- _REQUIREMENT_: Look through the entries below and extract exactly the lines from the one containing "index mcp: (823, 998)" through the one containing "pinky pip: (1181, 1008)", ends included.

- _MATERIAL FOR THIS TASK_:
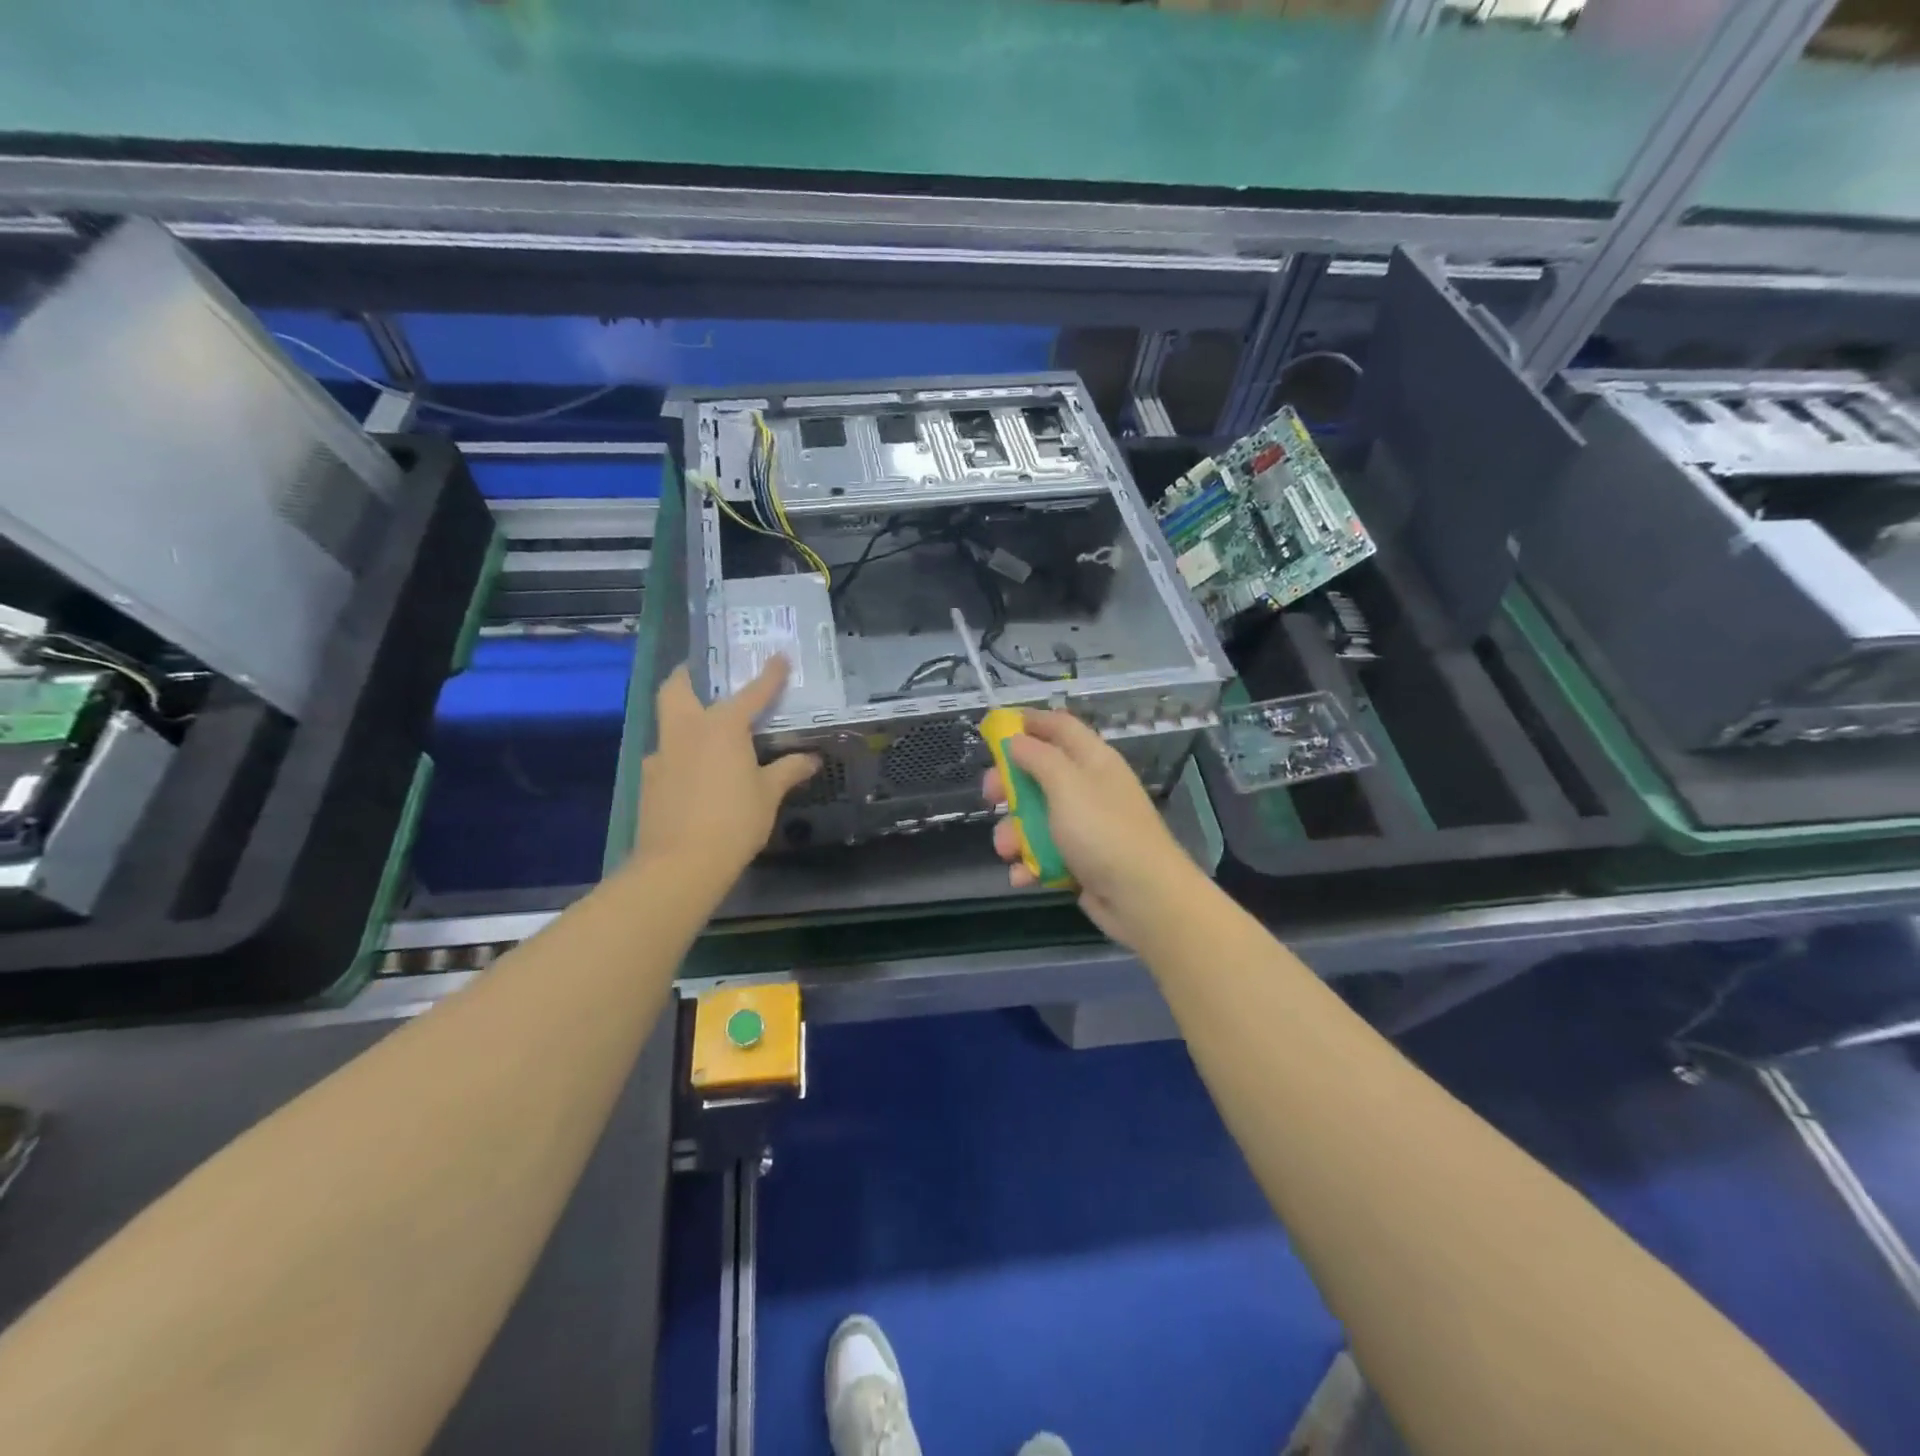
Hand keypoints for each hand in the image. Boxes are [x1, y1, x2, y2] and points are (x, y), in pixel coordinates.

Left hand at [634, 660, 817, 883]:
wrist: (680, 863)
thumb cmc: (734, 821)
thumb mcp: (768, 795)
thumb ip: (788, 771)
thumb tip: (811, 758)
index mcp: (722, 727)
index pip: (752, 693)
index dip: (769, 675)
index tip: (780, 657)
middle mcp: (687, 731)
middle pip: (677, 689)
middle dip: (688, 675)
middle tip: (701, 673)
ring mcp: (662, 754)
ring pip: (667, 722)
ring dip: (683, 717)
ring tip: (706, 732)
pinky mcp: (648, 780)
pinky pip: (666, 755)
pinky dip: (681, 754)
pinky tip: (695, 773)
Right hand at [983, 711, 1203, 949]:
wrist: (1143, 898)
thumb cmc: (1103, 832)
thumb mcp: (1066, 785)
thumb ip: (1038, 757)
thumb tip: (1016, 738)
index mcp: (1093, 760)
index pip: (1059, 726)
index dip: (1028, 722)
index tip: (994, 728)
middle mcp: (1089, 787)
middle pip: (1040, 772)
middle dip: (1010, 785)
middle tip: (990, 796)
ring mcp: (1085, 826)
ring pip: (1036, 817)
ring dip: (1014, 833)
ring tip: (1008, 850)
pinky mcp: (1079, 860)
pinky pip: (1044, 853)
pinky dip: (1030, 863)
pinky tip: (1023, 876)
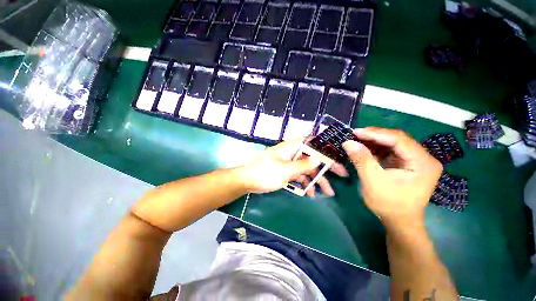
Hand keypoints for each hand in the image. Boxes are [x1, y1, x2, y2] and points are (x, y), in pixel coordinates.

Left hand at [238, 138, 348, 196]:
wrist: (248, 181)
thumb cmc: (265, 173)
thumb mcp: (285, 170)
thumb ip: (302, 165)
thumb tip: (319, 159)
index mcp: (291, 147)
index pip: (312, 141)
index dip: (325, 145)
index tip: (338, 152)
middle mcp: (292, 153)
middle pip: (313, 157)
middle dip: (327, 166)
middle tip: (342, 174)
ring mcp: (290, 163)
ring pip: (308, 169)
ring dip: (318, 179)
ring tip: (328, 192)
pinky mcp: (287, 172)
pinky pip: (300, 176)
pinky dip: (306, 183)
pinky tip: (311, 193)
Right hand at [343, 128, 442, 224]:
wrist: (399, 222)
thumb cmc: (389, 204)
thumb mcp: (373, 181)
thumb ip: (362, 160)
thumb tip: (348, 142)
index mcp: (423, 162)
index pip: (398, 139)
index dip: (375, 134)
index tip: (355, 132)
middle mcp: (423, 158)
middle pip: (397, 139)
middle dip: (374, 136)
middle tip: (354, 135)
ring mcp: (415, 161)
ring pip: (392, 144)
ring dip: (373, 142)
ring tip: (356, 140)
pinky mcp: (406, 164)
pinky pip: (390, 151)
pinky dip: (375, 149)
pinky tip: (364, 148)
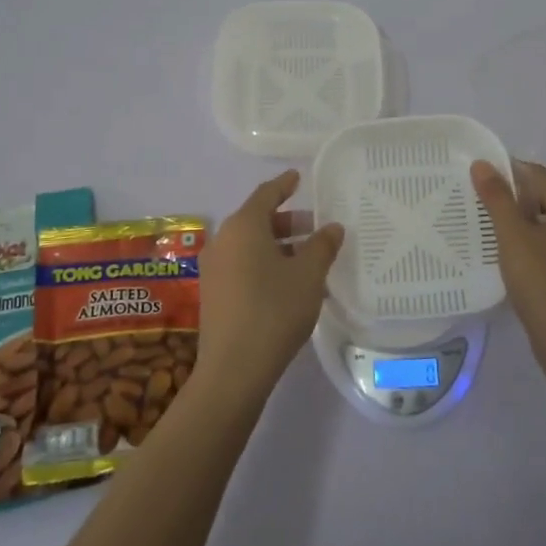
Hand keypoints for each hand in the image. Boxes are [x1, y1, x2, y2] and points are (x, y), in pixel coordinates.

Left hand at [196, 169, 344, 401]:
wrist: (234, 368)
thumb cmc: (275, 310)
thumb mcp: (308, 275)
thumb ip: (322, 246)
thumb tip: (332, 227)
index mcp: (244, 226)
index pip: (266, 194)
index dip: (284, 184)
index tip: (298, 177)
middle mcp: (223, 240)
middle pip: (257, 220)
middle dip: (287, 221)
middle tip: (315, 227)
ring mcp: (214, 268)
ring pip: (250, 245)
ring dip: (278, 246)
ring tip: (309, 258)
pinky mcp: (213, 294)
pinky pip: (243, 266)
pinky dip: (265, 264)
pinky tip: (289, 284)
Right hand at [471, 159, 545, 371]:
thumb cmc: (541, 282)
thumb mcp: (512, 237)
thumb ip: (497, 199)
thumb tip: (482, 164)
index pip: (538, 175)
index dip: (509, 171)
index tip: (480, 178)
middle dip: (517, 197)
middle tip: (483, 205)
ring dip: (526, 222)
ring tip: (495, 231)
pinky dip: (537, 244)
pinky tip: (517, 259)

...

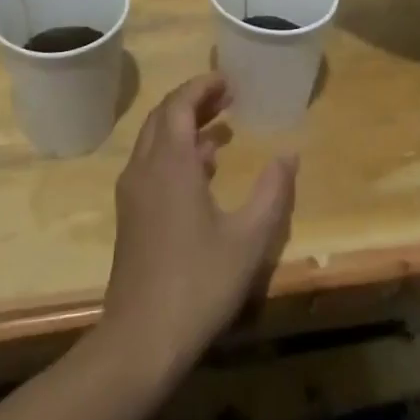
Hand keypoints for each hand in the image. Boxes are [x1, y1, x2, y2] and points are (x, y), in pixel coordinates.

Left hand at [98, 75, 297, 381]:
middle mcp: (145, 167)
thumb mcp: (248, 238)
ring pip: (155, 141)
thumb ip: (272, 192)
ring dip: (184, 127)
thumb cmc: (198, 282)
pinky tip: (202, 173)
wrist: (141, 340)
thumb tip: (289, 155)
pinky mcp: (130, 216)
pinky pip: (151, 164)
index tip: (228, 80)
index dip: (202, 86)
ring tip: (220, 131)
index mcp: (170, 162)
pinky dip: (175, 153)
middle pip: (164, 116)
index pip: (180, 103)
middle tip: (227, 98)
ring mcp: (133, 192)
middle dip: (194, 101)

---

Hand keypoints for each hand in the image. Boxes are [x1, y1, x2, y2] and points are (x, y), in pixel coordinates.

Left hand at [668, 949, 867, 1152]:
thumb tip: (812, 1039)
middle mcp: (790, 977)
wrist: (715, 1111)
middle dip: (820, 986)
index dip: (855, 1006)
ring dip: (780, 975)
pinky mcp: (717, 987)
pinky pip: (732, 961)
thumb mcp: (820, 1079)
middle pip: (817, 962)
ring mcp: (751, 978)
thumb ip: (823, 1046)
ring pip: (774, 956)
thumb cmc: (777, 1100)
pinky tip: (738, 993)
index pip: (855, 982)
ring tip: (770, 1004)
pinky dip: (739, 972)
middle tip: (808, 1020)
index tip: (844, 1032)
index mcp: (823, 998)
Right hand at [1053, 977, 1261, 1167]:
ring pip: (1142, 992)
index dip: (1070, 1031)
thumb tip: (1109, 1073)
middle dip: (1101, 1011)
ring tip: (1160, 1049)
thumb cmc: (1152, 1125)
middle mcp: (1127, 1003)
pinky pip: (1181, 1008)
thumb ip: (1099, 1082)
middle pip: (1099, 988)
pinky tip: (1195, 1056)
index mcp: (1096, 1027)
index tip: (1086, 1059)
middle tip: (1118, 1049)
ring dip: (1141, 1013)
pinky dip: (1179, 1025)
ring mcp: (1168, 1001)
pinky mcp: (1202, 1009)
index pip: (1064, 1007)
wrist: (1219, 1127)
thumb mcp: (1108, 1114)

- _SOLUTION TO THIS TASK_:
index mcp: (823, 998)
Right hand at [1053, 977, 1261, 1167]:
ring pip: (1142, 992)
index dip: (1070, 1031)
thumb tip: (1109, 1073)
middle dip: (1101, 1011)
ring tip: (1160, 1049)
thumb cmc: (1152, 1125)
middle mcp: (1127, 1003)
pinky pip: (1181, 1008)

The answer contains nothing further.